As used herein any reference to “one embodiment” or “an embodiment” means that a particular element, feature, structure, or characteristic described in connection with the embodiment is included in at least one embodiment. The appearances of the phrase “in one embodiment” in various places in the specification are not necessarily all referring to the same embodiment.

As used herein, the terms “comprises,” “comprising,” “includes,” “including,” “has,” “having” or any other variation thereof, are intended to cover a non-exclusive inclusion. For example, a process, method, article, or apparatus that comprises a list of elements is not necessarily limited to only those elements but may include other elements not expressly listed or inherent to such process, method, article, or apparatus. Further, unless expressly stated to the contrary, “or” refers to an inclusive or and not to an exclusive or. For example, a condition A or B is satisfied by any one of the following: A is true (or present) and B is false (or not present), A is false (or not present) and B is true (or present), and both A and B are true (or present).

In addition, use of the “a” or “an” are employed to describe elements and components of the embodiments herein. This is done merely for convenience and to give a general sense of the description. This description, and the claims that follow, should be read to include one or at least one and the singular also may include the plural unless it is obvious that it is meant otherwise.
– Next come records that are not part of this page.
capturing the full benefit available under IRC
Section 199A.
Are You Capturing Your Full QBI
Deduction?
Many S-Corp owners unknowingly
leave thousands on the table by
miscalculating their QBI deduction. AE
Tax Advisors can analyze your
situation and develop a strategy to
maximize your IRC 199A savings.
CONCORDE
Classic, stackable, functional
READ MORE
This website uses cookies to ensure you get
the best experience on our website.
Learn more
Upon reading this disclosure, those of skill in the art will appreciate still additional alternative structural and functional designs through the principles disclosed herein. Therefore, while particular embodiments and applications have been illustrated and described, it is to be understood that the disclosed embodiments are not limited to the precise construction and components disclosed herein. Various modifications, changes and variations, which will be apparent to those skilled in the art, may be made in the arrangement, operation and details of the method and apparatus disclosed herein without departing from the spirit and scope defined in the appended claims.

The patent claims at the end of this patent application are not intended to be construed under 35 U.S.C. § 112(f) unless traditional means-plus-function language is expressly recited, such as “means for” or “step for” language being explicitly recited in the claim(s).